Zion lo miró durante mucho tiempo pero no pudo distinguir la ‘cosa’ que el médico estaba indicando en esa caótica masa de luz y sombra.

Elara pensó que parecía tan tonto, completamente diferente a su habitual forma de ser, gentil y estable, e incluso sus palabras parecían mucho más infantiles.

El médico se rió:

—Ambos embriones están muy sanos. Felicidades, es su primera vez siendo padres, ¿verdad? Generalmente, el primer embarazo es más novedoso, pero para el segundo, no importa tanto.

Zion instintivamente replicó:

—No importa cuántas veces, cada una debe tomarse en serio…

Pero se sorprendió a mitad de la frase.

El médico parecía haber mencionado…

—¿Dos embriones?

—¿Gemelos? —Elara y Zion preguntaron simultáneamente con incredulidad.

El médico guardó el dispositivo y tomó un papel para ayudar a Elara a limpiarse el vientre:

—Sí, vas a tener gemelos. Más adelante, podría ser más agotador para la madre, y el padre necesita ser más considerado.

Elara se sintió débil de las rodillas mientras Zion la sostenía al caminar hacia afuera.
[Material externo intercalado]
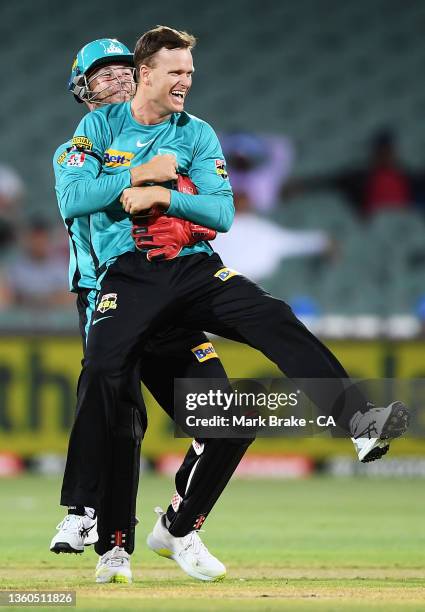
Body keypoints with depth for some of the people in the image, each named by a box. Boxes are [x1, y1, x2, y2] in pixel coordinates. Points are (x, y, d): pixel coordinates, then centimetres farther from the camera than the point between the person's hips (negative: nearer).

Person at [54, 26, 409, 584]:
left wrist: (166, 196, -11)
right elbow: (71, 197, -4)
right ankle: (82, 509, -16)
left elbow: (223, 212, 3)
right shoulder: (101, 125, 8)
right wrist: (137, 177, -6)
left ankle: (359, 421, -33)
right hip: (129, 273, -2)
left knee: (276, 320, -21)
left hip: (196, 268, 2)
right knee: (102, 368, -24)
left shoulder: (198, 135, 13)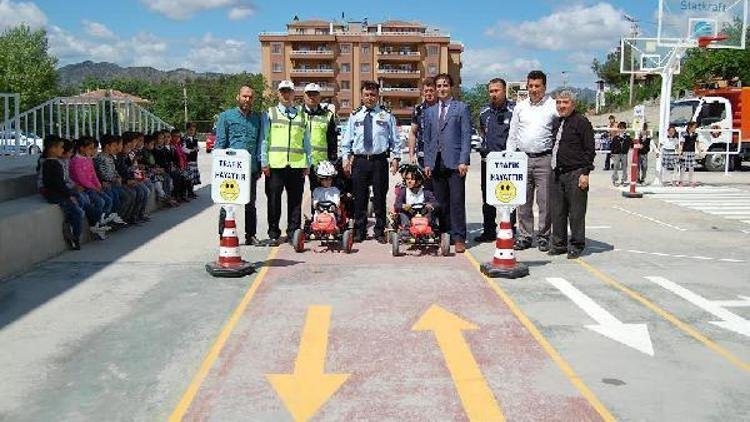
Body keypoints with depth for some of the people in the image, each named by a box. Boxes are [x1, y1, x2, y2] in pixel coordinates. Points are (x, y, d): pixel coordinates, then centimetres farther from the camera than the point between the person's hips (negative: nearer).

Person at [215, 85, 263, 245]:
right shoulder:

De vuelta en la sala de consulta, la médica echó un vistazo al informe de la ecografía, ofreció algunas felicitaciones más, y aconsejó sobre algunas precauciones y la fecha para el próximo control prenatal, concluyendo así la consulta.

Elara siguió a Zion fuera del hospital en un estado de aturdimiento.

Se detuvo en seco y, con cierta dificultad, dijo:

—Zion, necesito pensar sobre este niño…

Zion suprimió su aprensión interior y asintió:

—Está bien, la decisión sobre el parto… es tuya.

Apretó los labios, sin poder contenerse de añadir:

—Por supuesto, espero que puedas tener al niño. Para eso, estoy dispuesto a hacer cualquier sacrificio.

Elara permaneció en silencio por un momento, luego preguntó:

—Si tengo los niños, y terminamos divorciándonos, ¿no podré llevarme a ninguno de ellos conmigo?

Ella entendía la importancia que se le daba a los linajes en la alta sociedad. Zion es el heredero de la Familia Fitzwilliam, y no se permitiría que su linaje se alejara.

Frente a su pregunta, Zion, de manera inusual, hizo una pausa durante mucho tiempo.

Después de un rato, finalmente respondió:

—Sí, si nos divorciamos, la Familia Fitzwilliam no te permitiría llevarte a los niños, pero —yo soportaré la presión por ti porque esta vida viene de tu cuerpo y te pertenece legítimamente.

Un rastro de emoción recorrió el corazón de Elara:

—Entonces… te daré una respuesta mañana.

Se dio la vuelta para irse, pero Zion tenía demasiado miedo de dejarla ir sola y rápidamente la detuvo:

—¿A dónde vas? Te llevaré.

En su mente, Elara ahora era como si llevara una bomba, necesitando ser tratada con cuidado, como una muñeca de porcelana, sin dejar espacio para ningún accidente —después de todo, ella estaba llevando dos bombas.